The susceptibility to heat-related illnesses in the elderly [6] is caused by deteriorated thermoregulatory responses with aging [46]. Actually, previous studies have indicated that healthy elderly individuals have an impaired thermal perception [47] and impaired autonomic [48, 49] and behavioral [50, 51] thermoregulatory responses. Decreased VO_2max and cardiovascular capacity are associated with the deteriorated thermoregulatory responses in the elderly [49]. However, it has been suggested that elderly subjects with matched VO_2max to younger subjects show a lowered SkBF response to total body or local passive heating as well as during exercise in a hot environment than younger subjects [52, 53]. Kenney et al. [53] suggested that the limited SkBF response to hyperthermia during exercise in a hot condition was caused not by an enhanced vasoconstrictor system but mainly by a decreased sensitivity of active vasodilator system to increased T_es, by using bretylium tosylate to block local release of norepinephrine on the forearm skin. In addition, total body and local sweat rate in response to passive heating or exercise are lower in the elderly than in young adults [54].

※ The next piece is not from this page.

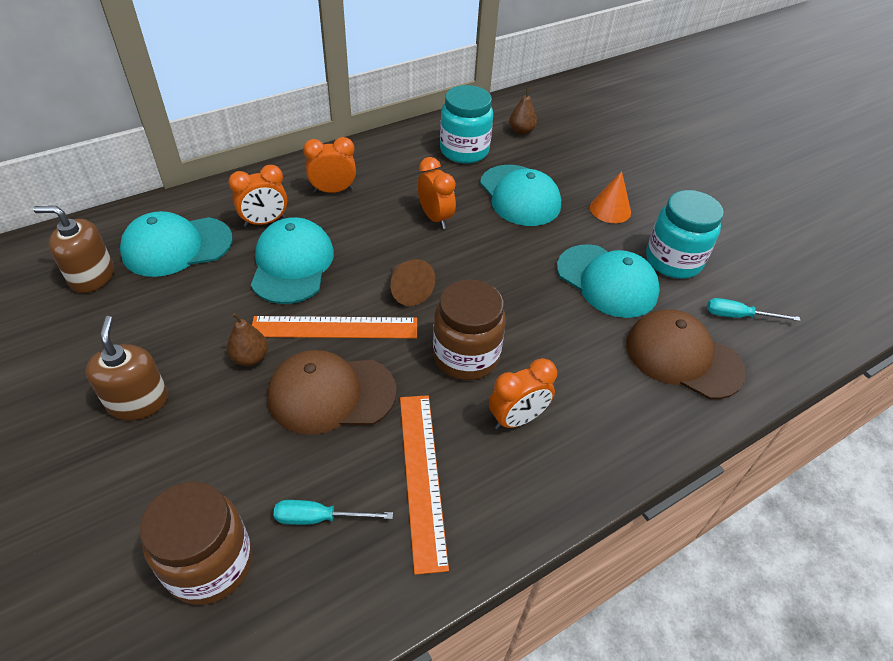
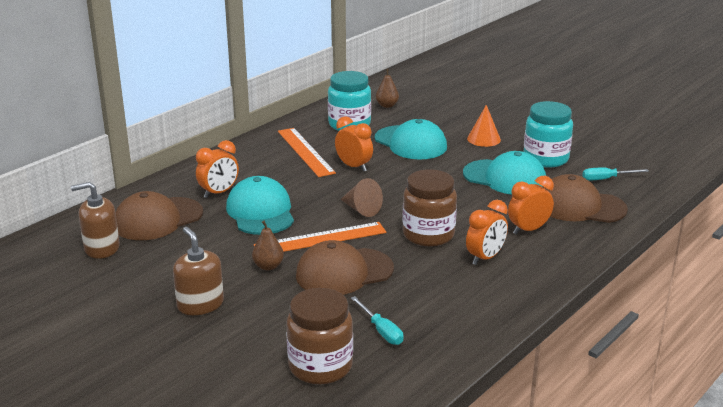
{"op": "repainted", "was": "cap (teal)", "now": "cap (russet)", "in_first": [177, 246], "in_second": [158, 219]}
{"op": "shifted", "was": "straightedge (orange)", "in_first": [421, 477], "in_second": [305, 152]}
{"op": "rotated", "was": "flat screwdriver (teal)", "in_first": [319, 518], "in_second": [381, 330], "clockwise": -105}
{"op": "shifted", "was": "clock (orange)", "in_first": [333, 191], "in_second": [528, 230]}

Moreover, decreased PV and increased P_osm at baseline condition [55], diminished thirst sensation [55] and responses in antidiuretic hormone and aldosterone after thermal dehydration [37], decreased renal concentrating ability [56], and lower reabsorptive ability of sweat gland ducts [56] with advancing age are suggested to be associated with the decreased thermoregulatory responses in the elderly. Splanchnic and renal vasoconstriction during exercise, which enhance the redistribution of cardiac output to the skin vasculatures and associate with an increased cutaneous vasodilation in the youth, were also decreased in the elderly [57]. Furthermore, it is not uncommon for the elderly to be taking a variety of prescription drugs that may affect thermoregulatory responses and body fluid regulation [1]. These diminished body fluid regulations and thermoregulatory functions with aging can be improved with exercise training and heat acclimation, although generally the gain is lower or limited relative to their younger counterparts.